Judge Brian Grearson agreed that apart from Marble Valley, no viable instate secure housing exists for delinquent children. He urged lawmakers to options to choose from. 

Vermont Department of Children and Families Commissioner Ken Schatz offered one possible solution: “The Vermont Department of Children and Families is soliciting proposals for 5-15 secure beds for difficult, violent children who cannot be housed and treated in existing mental health group homes.”  

Steve Howard of the Vermont State Employees Association, the state employees’ union, predicted that closing Woodside would have similar results to the closing of the Vermont State Hospital: patients struggling to adjust to life in the general public and seeking treatment in emergency rooms. He decried media coverage portraying poor treatment of youth at Woodside. These children have immense challenges and Woodside staff do a good job caring for them, he said. “It’s hard to see videos of staff members rushing in to save the lives of staff members under attack from residents. You won’t read about that in VT Digger,” Howard said. 

The administration’s plan to close Woodside shouldn’t be treated as a foregone conclusion, Howard said. The only question is whether Vermont youth will be treated in a state-run facility or in an outsourced location, likely out of state. “The administration’s proposal is about one thing – money. It’s only about the money.”

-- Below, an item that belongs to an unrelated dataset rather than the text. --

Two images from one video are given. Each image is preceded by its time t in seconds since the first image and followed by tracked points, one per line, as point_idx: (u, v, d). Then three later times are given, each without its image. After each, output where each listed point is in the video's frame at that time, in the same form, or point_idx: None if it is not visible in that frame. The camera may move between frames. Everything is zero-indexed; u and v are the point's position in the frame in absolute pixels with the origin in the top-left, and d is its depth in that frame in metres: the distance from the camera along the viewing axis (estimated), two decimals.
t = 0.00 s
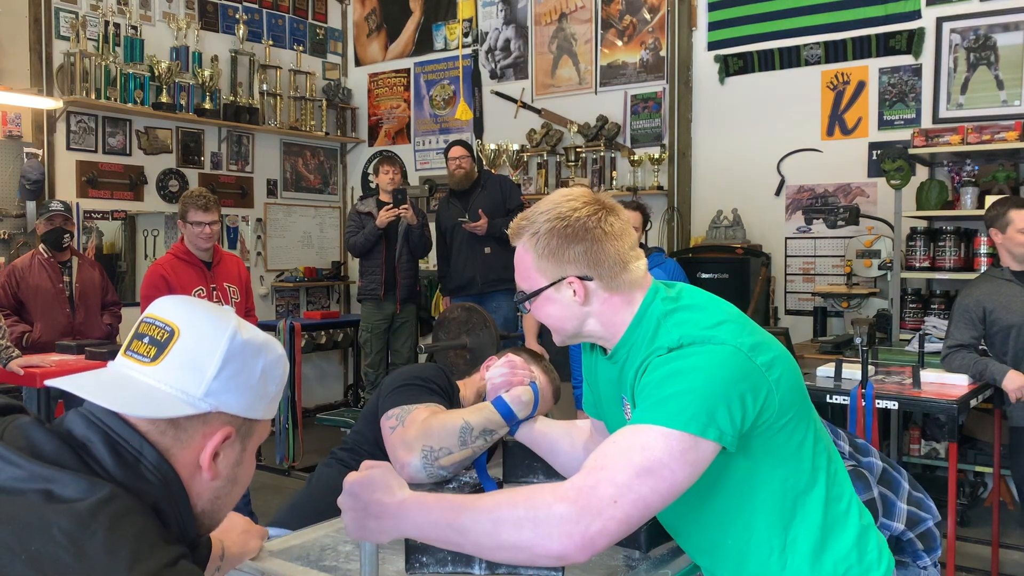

Vermont has a long and varied history of caring for delinquent children. 

The Vermont Reform School in Vergennes was built in 1874, according to UVM research. Construction of separate facilities for “discipline, correction, and rehabilitation” of youthful offenders in Vermont began after the Civil War; prior to 1865 children who broke the law were tried, convicted, and punished as adults. In 1900, the Reform School was renamed Vermont Industrial School, and in 1937 it was named “Weeks School” in honor of Governor John E. Weeks, a former trustee.

Sen. Sears, who worked with troubled youth for 35 years, provided an overview of Vermont’s care of delinquent children over the last half-century. He said he helped start an alternative facility in Bennington in 1971. When Weeks was closed in 1979, the state’s tough kids briefly were sent to a work camp in Benson, but that experiment didn’t work out. Washington County Mental Health briefly operated a securie, 4-8 bed facility at the Vermont State Hospital in Waterbury. Sears called the facility, which was accessed through the dungeon-like tunnels in the state hospital basement, “one of the worst facilities I have ever been in.” Woodside opened in 1984. 

What should not happen, Sears said, is allowing children needing mental health treatment to be sponged off to secure but unequipped facilities. “It’s a sad state of affairs when we use the corrections department and the juvenile justice system to treat people with mental health issues, and it should stop,” he said.